According to the team at Microsoft, the cost of DNA storage needs to fall by a factor of at least 10,000 before it becomes viable and widely adopted, and while many experts say that’s unlikely – although I have to disagree here, after all just look at the dramatic fall in the cost of sequencing genomes that fell from $100 million to just $500 in fifteen years – Microsoft believes such advances could occur if the computer industry demands them.
Automating the process of writing data into DNA will also be critical, and again, based on the several weeks that it took to carry out their initial experiment Carmean estimates that the rate of moving data into DNA was only 400 bytes per second – something that again, if DNA storage is to become a practical storage medium, needs to be at least 100 megabytes per second.
One exciting possibility being pursued by some of the start ups trying to speed up the 40 year old chemical process to create custom DNA is to use enzymes instead, in the same way our bodies do, and Jean Bolot, who’s the scientific director of Technicolor Research, in Los Altos, says this is precisely what they’re working on with Harvard University.
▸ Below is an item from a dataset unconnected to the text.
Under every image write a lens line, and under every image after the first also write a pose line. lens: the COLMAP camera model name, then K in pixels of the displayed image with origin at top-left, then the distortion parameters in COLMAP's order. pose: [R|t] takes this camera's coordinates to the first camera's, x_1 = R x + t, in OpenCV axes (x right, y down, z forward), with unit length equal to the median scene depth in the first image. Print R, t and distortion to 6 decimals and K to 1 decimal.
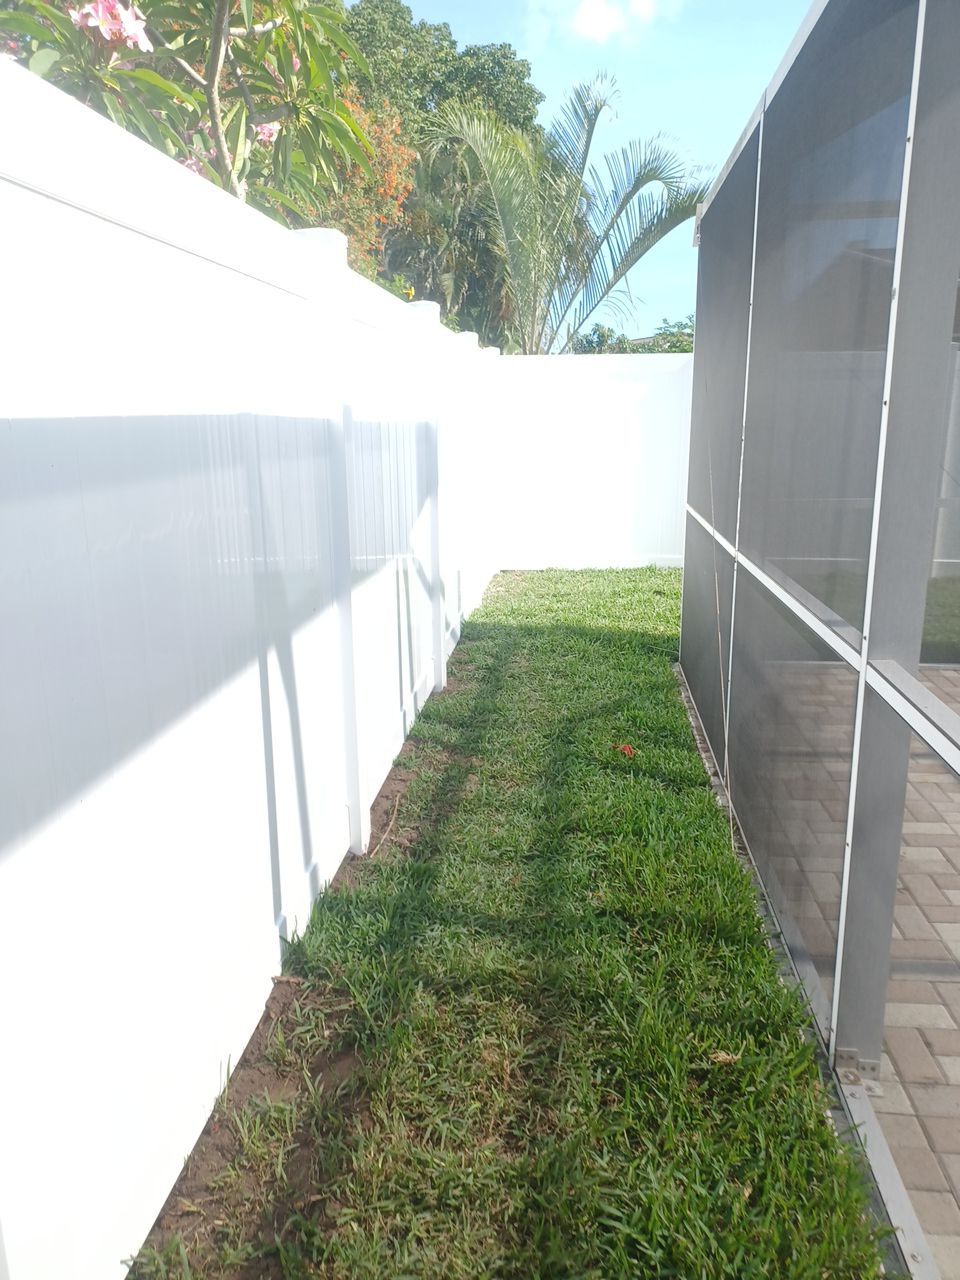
lens RADIAL K [[918.2, 0, 479.3], [0, 918.2, 636.6], [0, 0, 1]] dist [0.008475, 0.005044]
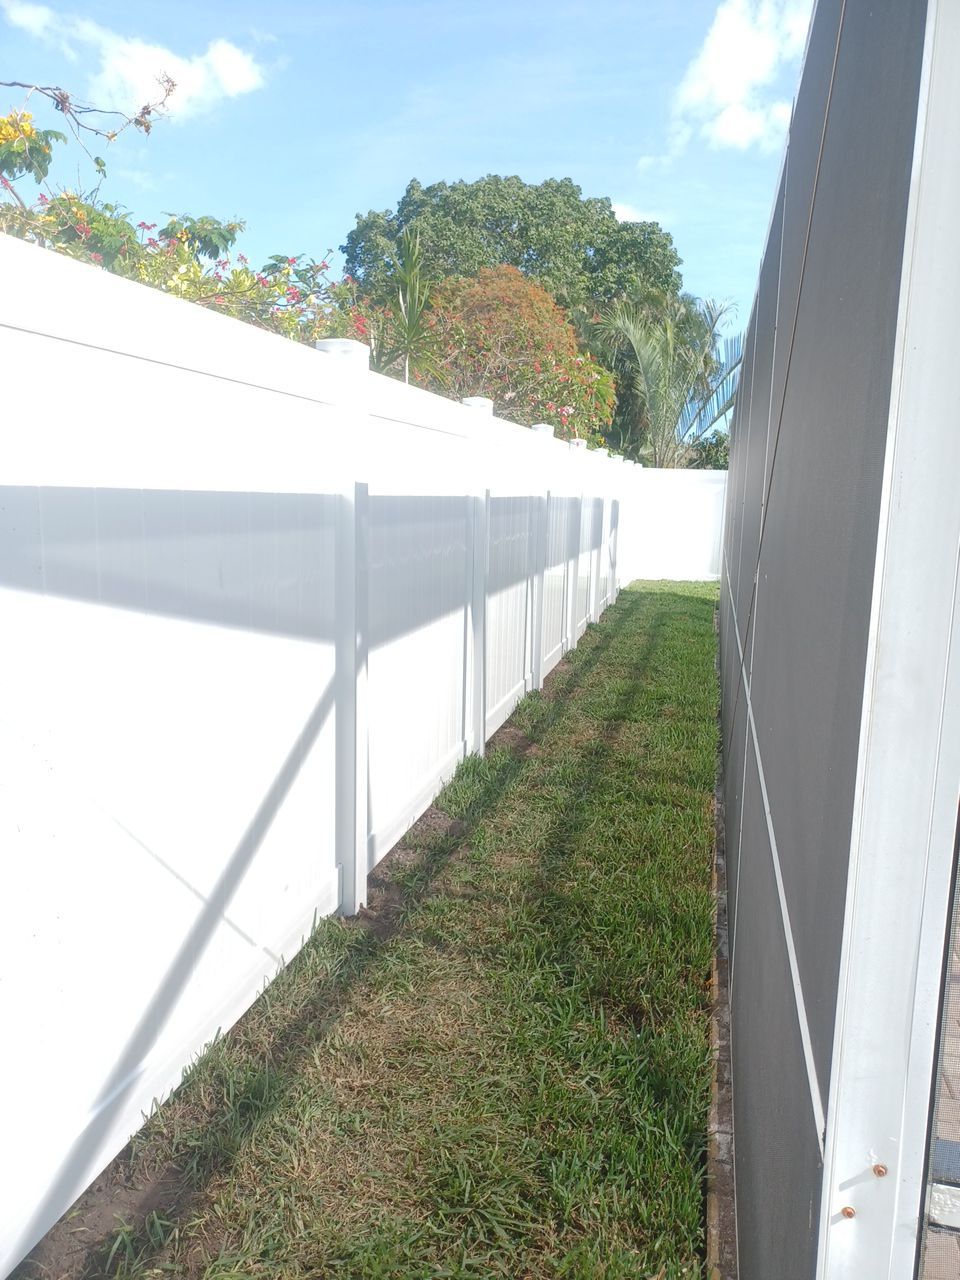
lens RADIAL K [[918.2, 0, 479.3], [0, 918.2, 636.6], [0, 0, 1]] dist [0.008475, 0.005044]
pose [[0.989638, 0.054473, -0.132851, -0.041078], [-0.066151, 0.994172, -0.085129, 0.233540], [0.127440, 0.093035, 0.987473, -0.917106]]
“I am confident we will have results to talk about this year,” says Bolot, who adds that his company has been in discussions with movie studios about how they might use DNA storage to store old movies, and even future Virtual Reality (VR) ones.
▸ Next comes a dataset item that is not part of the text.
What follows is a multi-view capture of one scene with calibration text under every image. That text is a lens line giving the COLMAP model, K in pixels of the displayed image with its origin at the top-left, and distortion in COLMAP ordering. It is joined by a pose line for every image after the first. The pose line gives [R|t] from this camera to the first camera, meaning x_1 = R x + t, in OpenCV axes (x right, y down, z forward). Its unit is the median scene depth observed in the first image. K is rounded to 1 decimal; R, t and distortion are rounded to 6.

Reading the data back out of DNA though is easier – originally the team used a high speed sequencing machine and they think that just improving the speed of this machine by a factor of two could be enough for commercial use.
Despite all of this though, because the process of writing and reading data to and from DNA will still be slow for the next number of years at least, it’s inevitable that in the short term, any early use of the technology will be limited to special use cases and for archiving purposes which could, to name but a few, include storing data for legal or regulatory reasons, such as police body camera video, regulatory information and medical records.
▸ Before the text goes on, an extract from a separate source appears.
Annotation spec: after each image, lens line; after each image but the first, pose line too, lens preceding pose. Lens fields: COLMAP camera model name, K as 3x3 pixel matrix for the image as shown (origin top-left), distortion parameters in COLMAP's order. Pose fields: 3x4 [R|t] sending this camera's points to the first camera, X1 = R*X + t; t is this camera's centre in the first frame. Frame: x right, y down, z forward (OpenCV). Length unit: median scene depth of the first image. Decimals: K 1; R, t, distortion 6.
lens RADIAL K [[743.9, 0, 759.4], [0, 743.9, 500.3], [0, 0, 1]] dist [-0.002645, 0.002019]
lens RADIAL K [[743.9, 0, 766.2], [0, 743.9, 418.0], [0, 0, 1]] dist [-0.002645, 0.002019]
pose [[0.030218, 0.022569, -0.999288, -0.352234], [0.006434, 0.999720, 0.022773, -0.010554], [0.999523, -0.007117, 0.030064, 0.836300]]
Meanwhile Zhirnov goes on to say that computer chip makers are starting to take DNA seriously because there are physical limits to how much data can be stored in conventional media, like tapes or hard drives, and while he and his team first started looking into the potential seriously in 2013 he says semiconductor experts who believed DNA was too “soft” were surprised to learn that it lasts a hundred to a thousand times longer than a silicon device – a good example of this being the fact that you can still read the DNA found in bones of animals, such as Mammoths and flies trapped in Amber that died hundreds of thousands, or in some cases millions, of years ago. Try doing that with a hard drive…
A spokesperson for Microsoft Research said the company could not confirm “specifics on a product plan” at this time but inside the company, the DNA storage idea is apparently gaining traction.
“Our internal people believe us, but not the tape storage people,” says Carmean, formerly a top chip designer at Intel.
In addition to being dense and durable, DNA has a further advantage that’s not often mentioned its extreme relevance to the human species. Think of those old floppy disks you can’t read anymore or clay tablets with indecipherable hieroglyphs. Unlike those types of media, DNA probably won’t ever go out of style.
“We’ll always be reading DNA as long as we are human,” says Carmean, and that’ll be a good thing if we want future generations to be able to see the information we’ve all been busy creating and storing. Like cat gifs. Yeah. Lots of cat videos.